10-QPeriod: Q1 FY2008

Edwards Lifesciences Corp Quarterly Report for Q1 Ended Mar 31, 2008

Filed May 9, 2008For Securities:EW

Summary

Edwards Lifesciences Corporation reported its first quarter results for 2008, showcasing robust top-line growth driven by strong performance in its Heart Valve Therapy and Critical Care segments. Net sales increased by 12.4% year-over-year, reaching $296.8 million, boosted by international sales growth and the launch of new products like the Edwards SAPIEN transcatheter heart valve in Europe. While net income saw a decline from $33.2 million in Q1 2007 to $18.2 million in Q1 2008, this was primarily due to a significant "Special Charges, net" line item of $10.1 million, mainly related to the loss on the sale of the LifeStent product line and litigation settlement. The company's strategic focus on its core cardiovascular businesses appears to be paying off, with continued investment in research and development, particularly in transcatheter heart valve technologies. Despite the decrease in net income, the underlying operational performance, excluding special charges, indicates a positive trajectory. Investors should monitor the progress of the PARTNER trial for the SAPIEN valve in the US and the upcoming regulatory approvals in Japan and Europe, as these represent key growth drivers for the company.

Key Highlights

  • 1Net sales increased 12.4% to $296.8 million, driven by strong international growth in Heart Valve Therapy and Critical Care.
  • 2Heart Valve Therapy sales grew 13.3% to $146.7 million, fueled by the European launch of the Edwards SAPIEN transcatheter heart valve.
  • 3Critical Care sales rose 17.4% to $106.7 million, with the FloTrac system and hemodynamic monitoring equipment showing significant gains.
  • 4The company recorded a $10.1 million "Special Charges, net" in the quarter, largely due to an $8.1 million loss on the sale of the LifeStent product line.
  • 5Net income decreased to $18.2 million ($0.31/diluted share) from $33.2 million ($0.54/diluted share) in the prior year period, primarily due to the special charges.
  • 6The company repurchased $100.0 million of its common stock under its authorized repurchase program.
  • 7Research and development expenses increased to $32.9 million, reflecting continued investment in transcatheter and surgical heart valve programs.

Frequently Asked Questions

The primary driver of the 12.4% increase in net sales to $296.8 million was strong performance in international markets, particularly in the Heart Valve Therapy and Critical Care segments. The launch of the Edwards SAPIEN transcatheter heart valve in Europe and continued growth in hemodynamic monitoring equipment were significant contributors.

Net income decreased from $33.2 million in Q1 2007 to $18.2 million in Q1 2008 primarily due to a $10.1 million "Special Charges, net" recorded during the quarter. This charge was mainly comprised of an $8.1 million loss on the sale of the LifeStent product line and a $2.1 million litigation settlement. Excluding these one-time charges, the underlying operational performance remained strong.

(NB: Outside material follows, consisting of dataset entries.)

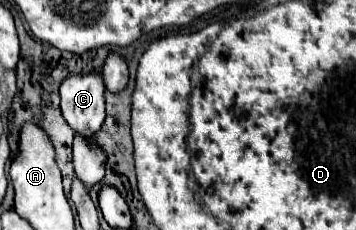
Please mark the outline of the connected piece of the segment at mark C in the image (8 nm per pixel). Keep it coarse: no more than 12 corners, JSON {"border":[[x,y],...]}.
{"border":[[102,74],[60,84],[62,116],[92,138],[104,122]]}

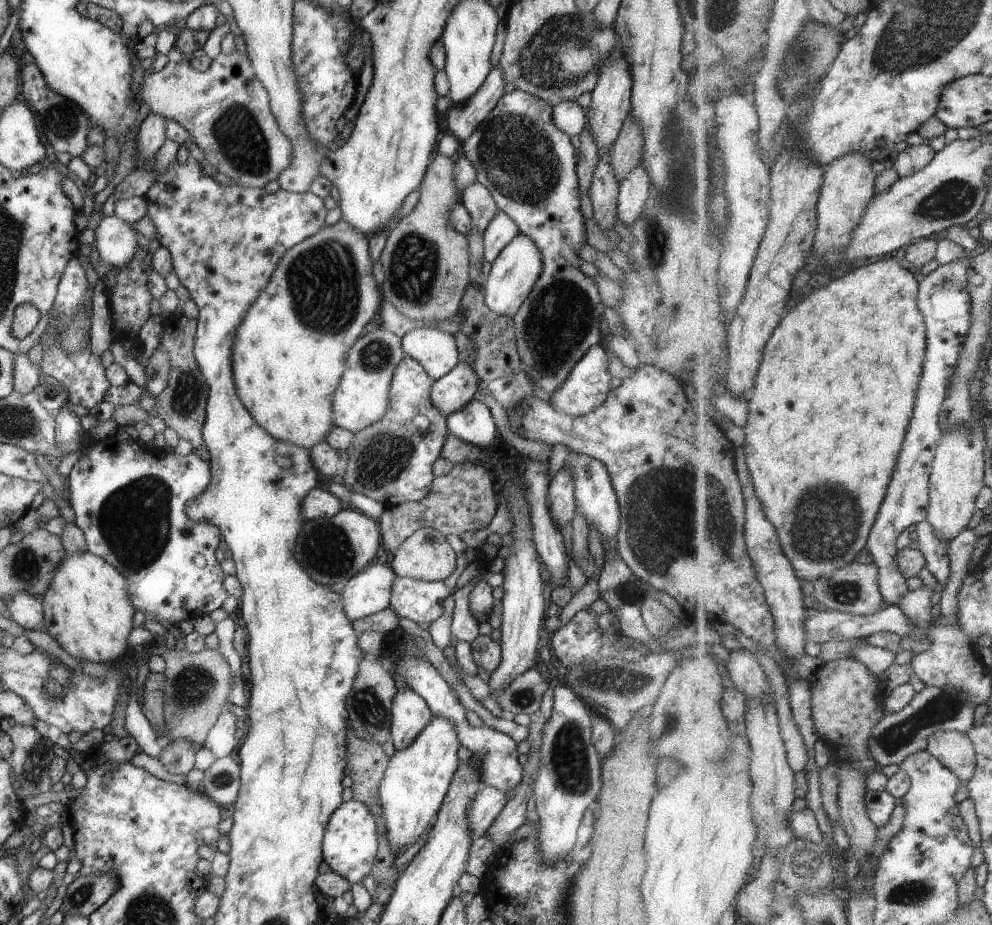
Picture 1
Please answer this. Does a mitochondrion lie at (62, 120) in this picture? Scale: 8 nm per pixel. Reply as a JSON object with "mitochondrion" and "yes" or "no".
{"mitochondrion":"yes"}

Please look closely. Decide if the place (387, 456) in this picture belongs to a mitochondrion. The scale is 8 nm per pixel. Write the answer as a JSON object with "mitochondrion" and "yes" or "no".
{"mitochondrion":"yes"}

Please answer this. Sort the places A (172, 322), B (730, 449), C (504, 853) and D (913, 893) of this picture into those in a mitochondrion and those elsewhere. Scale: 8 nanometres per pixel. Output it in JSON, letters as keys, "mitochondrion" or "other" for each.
{"A":"other","B":"other","C":"other","D":"mitochondrion"}

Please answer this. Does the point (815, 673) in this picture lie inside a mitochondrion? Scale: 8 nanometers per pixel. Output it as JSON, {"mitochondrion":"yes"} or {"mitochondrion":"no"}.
{"mitochondrion":"no"}

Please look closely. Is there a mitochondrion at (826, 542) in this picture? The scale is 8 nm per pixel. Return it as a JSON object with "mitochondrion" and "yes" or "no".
{"mitochondrion":"yes"}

The company is strategically focusing on its core heart valve and critical care businesses. This is evidenced by the divestiture of the LifeStent peripheral vascular product line in January 2008 and the acquisition of the CardioVations product line in December 2007. These moves aim to concentrate resources on high-growth cardiovascular areas.

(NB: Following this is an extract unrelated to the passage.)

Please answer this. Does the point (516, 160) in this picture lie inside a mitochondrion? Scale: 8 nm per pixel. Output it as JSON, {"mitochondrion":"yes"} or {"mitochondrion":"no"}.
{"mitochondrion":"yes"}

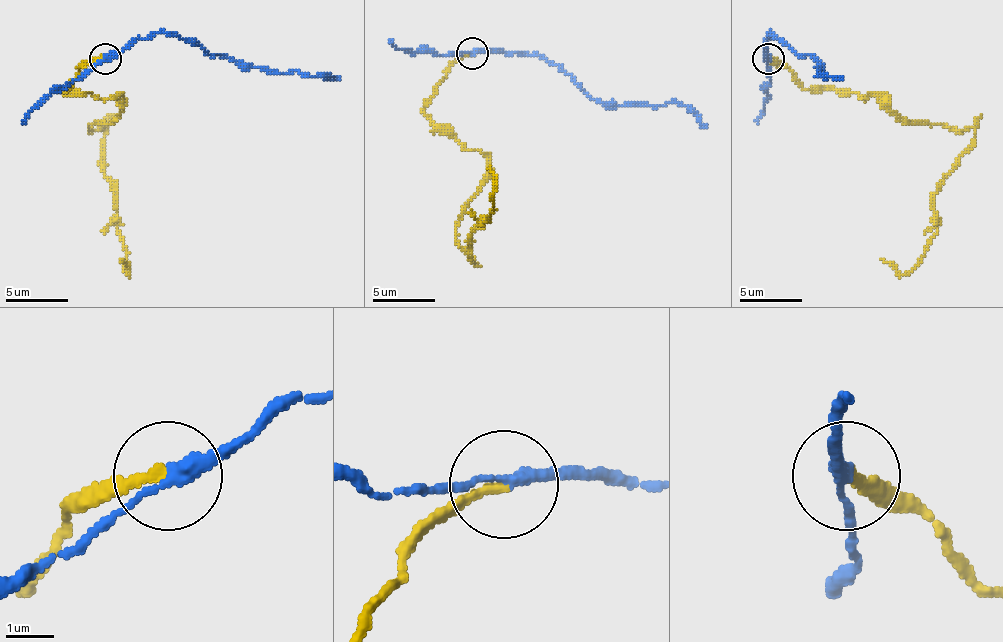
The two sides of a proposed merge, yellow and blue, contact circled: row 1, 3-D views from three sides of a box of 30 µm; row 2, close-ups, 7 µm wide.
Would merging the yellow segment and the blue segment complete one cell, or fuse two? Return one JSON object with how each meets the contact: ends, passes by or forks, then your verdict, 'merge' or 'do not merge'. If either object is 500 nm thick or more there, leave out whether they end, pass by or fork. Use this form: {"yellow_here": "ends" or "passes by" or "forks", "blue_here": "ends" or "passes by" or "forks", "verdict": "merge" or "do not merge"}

The PARTNER trial is a pivotal clinical trial for the Edwards SAPIEN transcatheter heart valve technology in the United States. Enrollment is ongoing for both high-risk surgical patients (Cohort A) and non-operable patients (Cohort B). The company anticipates completing enrollment for Cohort B by the end of 2008 and Cohort A by the end of Q3 2009. Positive results from this trial are crucial for potential FDA approval and future growth in the significant US market.